We saw feedback from a local authority brokerage officer praising the registered manager for their response to new referrals. However, feedback from partners was limited due to them having minimal involvement with the care home so far.
The home considers people’s individual accessibility needs and records any specific requirements, for example, someone’s need for text in larger font. We saw evidence that following complaints and survey feedback that actions had been taken to improve access. For example, following feedback from relatives, reception cover was arranged for weekends to enable easier access to the home. The equality and diversity policy states the home will monitor the premises to consider if they place anyone with a disability at a disadvantage and when required take steps to improve access. We saw referrals completed for consideration of appropriate equipment for people.

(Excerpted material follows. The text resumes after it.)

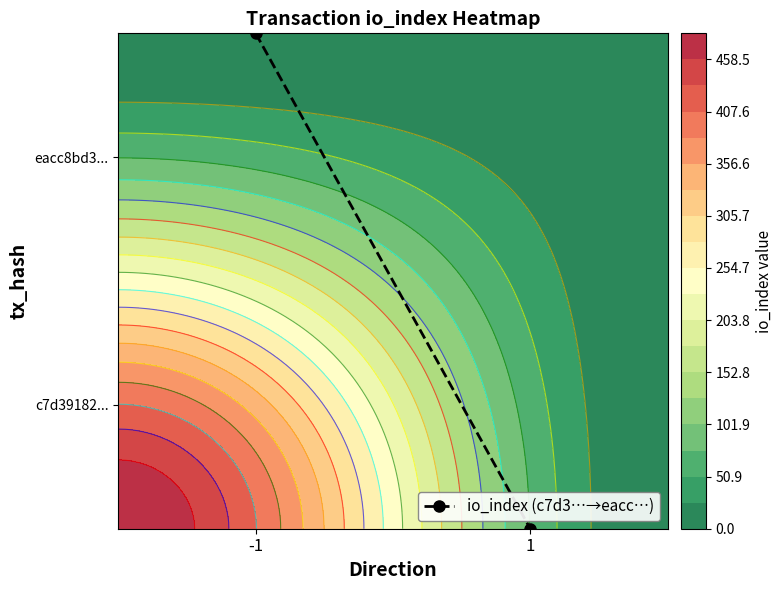

Which label corresponds to the largest value in the chart?

-1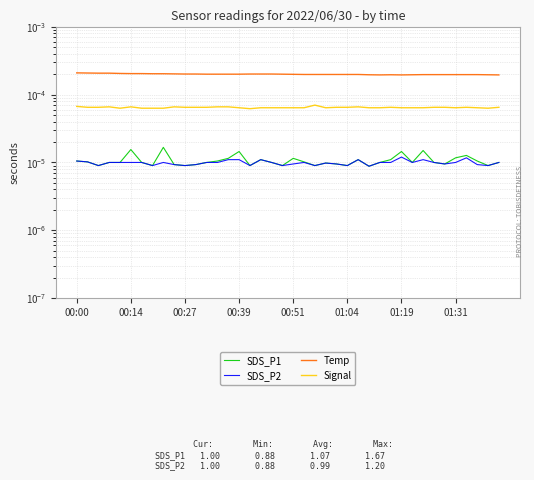

List the series in order of their peak value, lowest first.

SDS_P2, SDS_P1, Signal, Temp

Equity in experiences and outcomes
People and their relatives told us they were informed about the services the home had to offer. Relatives told us that their family member was given choices including what they wear and eat. They said that staff follow their family member’s routines. One relative felt that the food options could be better so discussed this with the registered manager who said they would liaise with the chef.
Staff told us there was equity in experiences with good outcomes for people. For example, the cook said specific dietary requirements could be catered for based upon need, and a person's chosen wishes. Staff told us, 'We have a range of availability [based upon needs]. We can do chicken alternatives, or vegetarian alternatives. We would cater for any specific diet.' Staff told us they recognised as time passes, people have differing wishes for the types of food they eat, that once may not have been a traditional choice.
We saw pre-admission assessments with details about people’s communication and access needs. Clinical staff meeting minutes provided evidence of staff making timely referrals to other services and consideration of barriers. For example, staff had discussed the impact of the table layout and television and radio noise levels for people with dementia.
Planning for the future
Relatives told us they were involved in care planning and people confirmed that they had input to their care plans and that their preferences had been adhered to.
Staff told us, although they had not specifically provided end of life care yet at Wendreth Court they had completed face to face training, and generally staff had had previous experience. We spoke with the registered manager who explained how end of life planning took place as part of the general care planning process, and this was reviewed should the health of a person decline. The registered manager evidenced ReSPECT forms were in place, where people chose to make advance decisions about their health and what they would like to happen in the future. ReSPECT forms were held in the medicines room to ensure swift access was available for staff should they be required for the person in the event of hospitalisation, or health professional review.
Care plans recorded important discussions with people regarding their end of life wishes. They included details regarding contact with family and friends, preferences regarding treatment, religious needs and any pre- made plans. DNACPR forms were kept alongside the person's ReSPECT documents.